GPU OPTIMIZATIONS FOR EFFICIENT AND COST-EFFECTIVE ACCESS TO DIVERSE LARGE LANGUAGE MODELS IN RESEARCH CLUSTER
Abstract
Large Language Models (LLMs) are a cornerstone of modern artificial intelligence research, gaining popularity and encouraging adoption in varying domains. The burgeoning interest among researchers in experimenting with those models drives the need to build a dedicated GPU cluster serving an extensive and varied collection of LLMs, specifically designed to facilitate experimental exploration and innovation in the field of AI research. However, this requirement poses significant challenges in GPU resource optimization. The primary problem is ensuring that a wide variety of fast-changing LLM models remain accessible to researchers while minimizing GPU costs and reducing idle time. The fluctuating popularity of models further complicates this; at any given time, only a few models may be in high demand, leading to under-utilization of expensive GPU resources. To address this challenge, the paper explores spatial GPU multiplexing and temporal GPU sharing to improve GPU resource efficiency.
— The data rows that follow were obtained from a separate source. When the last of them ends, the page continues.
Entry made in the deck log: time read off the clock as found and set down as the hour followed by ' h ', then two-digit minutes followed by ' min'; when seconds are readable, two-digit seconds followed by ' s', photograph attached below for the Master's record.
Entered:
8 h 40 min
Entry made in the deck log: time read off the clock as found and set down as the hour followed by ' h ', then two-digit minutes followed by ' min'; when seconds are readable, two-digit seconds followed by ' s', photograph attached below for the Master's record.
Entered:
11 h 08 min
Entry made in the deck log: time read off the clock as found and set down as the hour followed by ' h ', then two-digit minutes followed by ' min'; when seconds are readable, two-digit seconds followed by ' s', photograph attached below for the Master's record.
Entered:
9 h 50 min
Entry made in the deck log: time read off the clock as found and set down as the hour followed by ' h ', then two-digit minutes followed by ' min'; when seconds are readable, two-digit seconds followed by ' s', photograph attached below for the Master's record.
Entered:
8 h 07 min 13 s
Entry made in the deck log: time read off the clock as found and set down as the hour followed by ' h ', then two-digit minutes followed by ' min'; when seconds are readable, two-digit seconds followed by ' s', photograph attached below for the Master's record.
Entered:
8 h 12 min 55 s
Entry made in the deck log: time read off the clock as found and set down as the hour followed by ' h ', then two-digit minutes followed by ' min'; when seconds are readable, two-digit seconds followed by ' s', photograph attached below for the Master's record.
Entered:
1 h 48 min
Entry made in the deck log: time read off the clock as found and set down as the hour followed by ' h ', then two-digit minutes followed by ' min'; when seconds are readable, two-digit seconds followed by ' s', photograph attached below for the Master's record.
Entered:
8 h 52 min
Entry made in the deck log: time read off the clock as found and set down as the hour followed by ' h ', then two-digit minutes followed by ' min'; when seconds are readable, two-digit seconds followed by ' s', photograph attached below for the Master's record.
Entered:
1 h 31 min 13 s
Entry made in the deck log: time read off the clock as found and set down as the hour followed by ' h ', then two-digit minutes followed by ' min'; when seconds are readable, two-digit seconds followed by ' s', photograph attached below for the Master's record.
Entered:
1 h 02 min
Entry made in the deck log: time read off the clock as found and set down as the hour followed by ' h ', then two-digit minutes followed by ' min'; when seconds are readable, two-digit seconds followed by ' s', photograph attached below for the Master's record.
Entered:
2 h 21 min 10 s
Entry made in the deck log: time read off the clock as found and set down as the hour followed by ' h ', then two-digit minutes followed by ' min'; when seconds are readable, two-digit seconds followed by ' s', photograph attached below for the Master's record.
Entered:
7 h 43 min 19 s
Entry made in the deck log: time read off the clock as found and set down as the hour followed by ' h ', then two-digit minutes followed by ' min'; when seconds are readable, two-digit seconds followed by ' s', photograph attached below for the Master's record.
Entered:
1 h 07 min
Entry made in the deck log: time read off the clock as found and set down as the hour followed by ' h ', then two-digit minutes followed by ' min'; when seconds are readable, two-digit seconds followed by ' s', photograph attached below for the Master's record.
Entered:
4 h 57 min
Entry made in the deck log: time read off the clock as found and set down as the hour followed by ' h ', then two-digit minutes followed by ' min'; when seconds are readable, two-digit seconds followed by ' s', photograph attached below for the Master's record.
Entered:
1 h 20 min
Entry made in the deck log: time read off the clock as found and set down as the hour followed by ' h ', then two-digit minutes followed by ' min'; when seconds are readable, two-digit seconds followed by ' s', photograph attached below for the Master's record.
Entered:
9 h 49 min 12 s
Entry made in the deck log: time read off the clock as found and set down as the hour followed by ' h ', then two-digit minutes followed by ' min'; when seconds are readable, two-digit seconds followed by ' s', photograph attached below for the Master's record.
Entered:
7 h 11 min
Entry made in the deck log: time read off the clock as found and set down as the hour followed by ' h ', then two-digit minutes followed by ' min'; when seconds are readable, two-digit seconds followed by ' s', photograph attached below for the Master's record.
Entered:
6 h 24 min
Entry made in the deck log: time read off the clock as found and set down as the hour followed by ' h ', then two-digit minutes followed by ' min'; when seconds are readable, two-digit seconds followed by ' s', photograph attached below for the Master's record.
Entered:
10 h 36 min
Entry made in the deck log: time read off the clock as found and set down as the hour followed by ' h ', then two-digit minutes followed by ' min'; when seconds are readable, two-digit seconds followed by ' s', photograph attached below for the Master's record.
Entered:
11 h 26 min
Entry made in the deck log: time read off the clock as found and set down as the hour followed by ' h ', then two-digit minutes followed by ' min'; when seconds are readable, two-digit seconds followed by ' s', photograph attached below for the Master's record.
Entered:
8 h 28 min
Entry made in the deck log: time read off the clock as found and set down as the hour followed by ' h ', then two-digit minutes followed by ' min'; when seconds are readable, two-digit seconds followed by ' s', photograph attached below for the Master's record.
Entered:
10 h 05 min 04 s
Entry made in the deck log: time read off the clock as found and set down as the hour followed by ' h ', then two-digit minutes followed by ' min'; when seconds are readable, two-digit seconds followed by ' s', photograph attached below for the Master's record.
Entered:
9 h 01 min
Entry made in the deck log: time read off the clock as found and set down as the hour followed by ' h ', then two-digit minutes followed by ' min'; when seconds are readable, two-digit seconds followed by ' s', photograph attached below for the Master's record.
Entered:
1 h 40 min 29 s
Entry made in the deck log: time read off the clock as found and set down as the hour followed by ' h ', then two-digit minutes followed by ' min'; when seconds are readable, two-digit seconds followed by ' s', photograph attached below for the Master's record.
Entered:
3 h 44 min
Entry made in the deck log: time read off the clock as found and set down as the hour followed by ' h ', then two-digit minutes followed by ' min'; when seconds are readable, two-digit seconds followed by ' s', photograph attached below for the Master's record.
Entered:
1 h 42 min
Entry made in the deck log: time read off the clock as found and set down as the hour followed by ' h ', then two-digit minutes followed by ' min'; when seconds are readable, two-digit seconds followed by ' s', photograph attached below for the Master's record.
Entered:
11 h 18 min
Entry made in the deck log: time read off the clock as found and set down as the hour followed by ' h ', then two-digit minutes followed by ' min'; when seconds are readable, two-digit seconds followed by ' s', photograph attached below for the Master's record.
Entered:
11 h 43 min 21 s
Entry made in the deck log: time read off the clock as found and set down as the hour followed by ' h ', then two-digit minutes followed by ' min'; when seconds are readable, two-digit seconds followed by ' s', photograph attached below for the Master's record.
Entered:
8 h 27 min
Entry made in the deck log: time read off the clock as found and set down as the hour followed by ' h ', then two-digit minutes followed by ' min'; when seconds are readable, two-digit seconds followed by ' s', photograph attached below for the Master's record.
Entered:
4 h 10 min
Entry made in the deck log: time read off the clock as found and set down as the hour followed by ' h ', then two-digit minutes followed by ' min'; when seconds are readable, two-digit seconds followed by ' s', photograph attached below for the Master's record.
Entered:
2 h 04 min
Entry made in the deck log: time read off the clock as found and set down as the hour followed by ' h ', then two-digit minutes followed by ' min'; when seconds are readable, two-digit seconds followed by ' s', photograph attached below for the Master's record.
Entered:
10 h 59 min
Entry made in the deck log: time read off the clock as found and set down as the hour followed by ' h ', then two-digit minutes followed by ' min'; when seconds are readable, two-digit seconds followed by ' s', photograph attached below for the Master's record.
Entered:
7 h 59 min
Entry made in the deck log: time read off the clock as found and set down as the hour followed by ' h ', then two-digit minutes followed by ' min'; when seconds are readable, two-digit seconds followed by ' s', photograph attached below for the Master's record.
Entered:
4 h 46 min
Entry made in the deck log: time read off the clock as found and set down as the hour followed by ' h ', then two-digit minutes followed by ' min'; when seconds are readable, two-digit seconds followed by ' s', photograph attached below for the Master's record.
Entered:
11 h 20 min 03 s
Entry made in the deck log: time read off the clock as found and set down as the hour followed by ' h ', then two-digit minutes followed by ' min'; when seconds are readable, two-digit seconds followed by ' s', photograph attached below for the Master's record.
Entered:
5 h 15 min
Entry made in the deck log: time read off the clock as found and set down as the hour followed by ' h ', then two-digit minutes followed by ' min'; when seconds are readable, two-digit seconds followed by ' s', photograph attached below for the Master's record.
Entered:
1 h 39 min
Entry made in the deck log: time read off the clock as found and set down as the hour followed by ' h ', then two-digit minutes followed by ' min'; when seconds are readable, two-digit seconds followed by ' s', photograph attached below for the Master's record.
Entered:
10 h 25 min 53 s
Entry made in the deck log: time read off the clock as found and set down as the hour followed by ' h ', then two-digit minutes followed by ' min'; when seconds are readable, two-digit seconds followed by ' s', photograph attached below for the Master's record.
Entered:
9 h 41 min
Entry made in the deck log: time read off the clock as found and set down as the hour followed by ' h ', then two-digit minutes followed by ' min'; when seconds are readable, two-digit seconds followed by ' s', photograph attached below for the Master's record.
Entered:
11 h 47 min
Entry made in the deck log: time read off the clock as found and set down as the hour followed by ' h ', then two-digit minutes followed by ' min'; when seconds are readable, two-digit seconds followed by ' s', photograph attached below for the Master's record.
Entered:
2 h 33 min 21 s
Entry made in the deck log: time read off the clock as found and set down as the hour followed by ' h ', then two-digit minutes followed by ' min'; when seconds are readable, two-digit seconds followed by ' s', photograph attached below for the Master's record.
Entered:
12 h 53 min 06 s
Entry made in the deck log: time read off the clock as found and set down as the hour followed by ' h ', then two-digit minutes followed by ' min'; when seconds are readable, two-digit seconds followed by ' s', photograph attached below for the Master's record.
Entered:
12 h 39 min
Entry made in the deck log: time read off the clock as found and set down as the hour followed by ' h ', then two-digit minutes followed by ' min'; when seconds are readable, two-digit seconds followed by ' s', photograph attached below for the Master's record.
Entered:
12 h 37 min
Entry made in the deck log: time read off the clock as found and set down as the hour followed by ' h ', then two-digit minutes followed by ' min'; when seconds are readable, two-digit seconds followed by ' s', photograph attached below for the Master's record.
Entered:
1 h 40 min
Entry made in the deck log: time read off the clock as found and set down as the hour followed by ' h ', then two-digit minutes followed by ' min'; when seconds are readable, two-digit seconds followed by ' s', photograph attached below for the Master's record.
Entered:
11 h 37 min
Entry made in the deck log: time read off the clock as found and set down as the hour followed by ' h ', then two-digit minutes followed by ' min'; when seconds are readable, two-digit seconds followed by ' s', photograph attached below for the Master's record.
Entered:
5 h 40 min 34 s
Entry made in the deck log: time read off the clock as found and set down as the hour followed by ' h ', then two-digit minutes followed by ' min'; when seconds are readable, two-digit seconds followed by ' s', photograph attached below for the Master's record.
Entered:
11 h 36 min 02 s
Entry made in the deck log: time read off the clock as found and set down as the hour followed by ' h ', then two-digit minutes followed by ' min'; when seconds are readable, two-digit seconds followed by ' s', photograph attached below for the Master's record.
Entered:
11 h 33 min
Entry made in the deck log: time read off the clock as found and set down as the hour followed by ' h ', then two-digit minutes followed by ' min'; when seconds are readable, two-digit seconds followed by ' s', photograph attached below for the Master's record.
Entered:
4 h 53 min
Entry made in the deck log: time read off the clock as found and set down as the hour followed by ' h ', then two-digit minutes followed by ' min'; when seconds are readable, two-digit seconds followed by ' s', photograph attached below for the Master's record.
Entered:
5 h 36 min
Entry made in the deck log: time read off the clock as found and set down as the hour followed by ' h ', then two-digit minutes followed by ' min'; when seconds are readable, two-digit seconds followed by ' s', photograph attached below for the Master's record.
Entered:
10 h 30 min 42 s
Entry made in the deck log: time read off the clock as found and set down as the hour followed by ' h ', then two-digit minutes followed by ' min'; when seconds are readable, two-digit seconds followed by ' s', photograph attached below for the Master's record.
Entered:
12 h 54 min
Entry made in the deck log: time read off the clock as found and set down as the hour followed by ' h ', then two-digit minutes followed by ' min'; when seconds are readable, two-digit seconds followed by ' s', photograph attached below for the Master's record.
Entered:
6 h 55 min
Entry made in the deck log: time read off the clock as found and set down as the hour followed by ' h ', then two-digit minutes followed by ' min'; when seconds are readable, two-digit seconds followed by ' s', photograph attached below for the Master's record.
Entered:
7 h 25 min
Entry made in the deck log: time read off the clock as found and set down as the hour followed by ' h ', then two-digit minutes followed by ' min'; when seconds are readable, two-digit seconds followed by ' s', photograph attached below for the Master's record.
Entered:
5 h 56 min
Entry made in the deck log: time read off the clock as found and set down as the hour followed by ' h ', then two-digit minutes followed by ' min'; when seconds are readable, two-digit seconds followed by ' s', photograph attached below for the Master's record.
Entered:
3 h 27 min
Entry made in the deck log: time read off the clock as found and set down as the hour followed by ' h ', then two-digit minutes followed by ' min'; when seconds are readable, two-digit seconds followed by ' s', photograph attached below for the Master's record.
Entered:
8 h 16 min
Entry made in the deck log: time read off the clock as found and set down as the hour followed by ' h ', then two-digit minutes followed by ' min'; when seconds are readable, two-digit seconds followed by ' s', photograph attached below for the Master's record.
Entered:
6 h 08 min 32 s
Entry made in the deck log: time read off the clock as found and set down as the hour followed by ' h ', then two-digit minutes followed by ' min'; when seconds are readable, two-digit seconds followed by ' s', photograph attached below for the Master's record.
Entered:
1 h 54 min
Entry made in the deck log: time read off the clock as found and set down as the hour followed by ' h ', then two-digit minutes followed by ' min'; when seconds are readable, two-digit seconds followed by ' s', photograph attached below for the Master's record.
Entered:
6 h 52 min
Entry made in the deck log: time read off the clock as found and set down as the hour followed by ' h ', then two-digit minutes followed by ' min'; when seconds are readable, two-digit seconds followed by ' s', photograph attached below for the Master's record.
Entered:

By exploring the spatial GPU multiplexing, we find that dynamically adapting MIC partitions to changing model popularity and usage patterns can help maintain a latency Service Level Agreement (SLA) of 50ms/token as well as reducing GPU costs by 50\% and increasing energy efficiency by 35\% in our research cluster. In addition, the project delves into GPU time-sharing and model-swapping techniques, which allow multiple LLMs to share the same GPU resources, with dynamic model swapping and intelligent request routing to serve 10+ models on the same GPU. This approach further minimizes costs and maximizes GPU utilization by ensuring that resources are allocated to models only when needed and that GPU idle times are considerably reduced.